Consignes ->
Répondez à ces questions d'après le texte sur l'intervention française au Sahel :
(a) Combien d'hommes compte la force Barkhane ?
(b) Selon le sondage Ifop, quelle part des personnes interrogées soutenait l'intervention au Mali fin 2019 ?
(c) À quelle organisation le Groupe de soutien à l'islam et aux musulmans (GSIM) est-il affilié ?

RTL - Opinion divisée, médias critiques, parlementaires mobilisés: après huit ans d'intervention militaire ininterrompue au Sahel, des voix de plus en plus nombreuses s'interrogent en France sur la pertinence de cet engagement, à l'heure où l'exécutif réfléchit à l'alléger.
La mort récente de 5 soldats français au Mali en une semaine a déclenché un vigoureux débat sur la plus grosse opération extérieure française que constitue la force Barkhane, forte de 5.100 hommes, qui lutte contre les groupes jihadistes et tente d'aider les Etats à restaurer leur autorité dans une région semi-désertique grande comme l'Europe.
Pour la première fois depuis le déclenchement en janvier 2013 de l'opération Serval, à laquelle a succédé Barkhane en 2014, la moitié des Français (51%) ne soutiendraient plus cette intervention au Mali, selon un sondage Ifop publié lundi. Seuls 49% des personnes interrogées y sont encore favorables, contre 73% en février 2013 et 58% fin 2019.
Cette enquête d'opinion réalisée sous le coup de l'émotion, quelques jours seulement après des pertes françaises dans la région, fait malgré tout écho à une impatience grandissante, au Parlement comme dans les médias français, face à des résultats mitigés.
"La France face au bourbier malien", titrait mercredi l'éditorial du quotidien Le Monde, en soulignant que les opérations menées au Sahel "ont certes mis hors d'état de nuire plusieurs chefs djihadistes, mais n'ont empêché ni la montée des violences entre civils, ni les percées islamistes au centre du Mali".
"Le coût humain et financier de l'opération est sans rapport avec les bénéfices tirés", tranche de son côté Bastien Lachaud, député de La France Insoumise (extrême-gauche), soulignant qu'"aucun attentat sur le sol français n'a été organisé depuis la zone saharo-sahélienne".
"Nos forces font un travail exceptionnel, mais si Barkhane peut gagner des batailles, ce n'est pas à elle seule de gagner la guerre", estime pour sa part le député de la majorité présidentielle Thomas Gassilloud, souhaitant plus d'implication des Etats sahéliens.
- "Se retirer, non. Muter, oui" -
En janvier 2020, au sommet de Pau (sud de la France), le président français et ses homologues du G5 Sahel (Mauritanie, Mali, Burkina Faso, Niger, Tchad) avaient décidé d'intensifier la lutte antijihadiste pour enrayer une spirale de violences.
Barkhane a depuis remporté d'indéniables victoires tactiques aux côté d'armées locales plus mobilisées, en particulier contre l'Etat islamique au Grand Sahara (EIGS) dans la zone des "trois frontières", aux confins du Mali, du Burkina Faso et du Niger.
Mais les pouvoirs centraux de ces pays, parmi les plus pauvres du monde, peinent à réinvestir ces territoires reculés et à offrir protection, éducation et services de base aux populations.
L'autre groupe jihadiste actif dans la région, le Groupe de soutien à l'islam et aux musulmans (GSIM), affilié à Al-Qaïda, propose précisément des alternatives à cette pénurie de services essentiels, espérant conquérir les populations locales. Et il a repris de la vigueur opérationnelle, représentant désormais le coeur de cible des militaires français et maliens.

Extrait des données ->
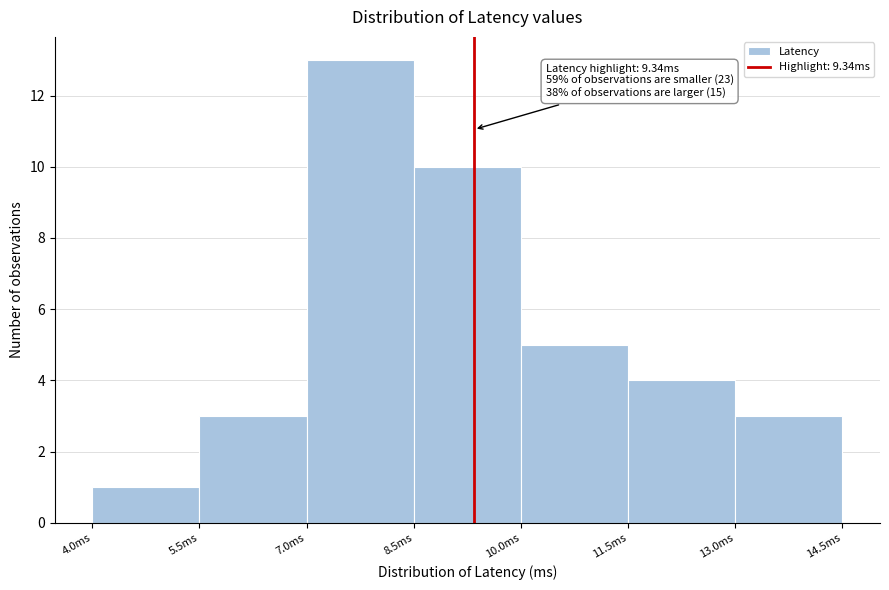

Over which range of the x-axis is the bar tallest?

7.0 to 8.5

Réponse ->
(a) 5.100 hommes.
(b) 58 %.
(c) À Al-Qaïda.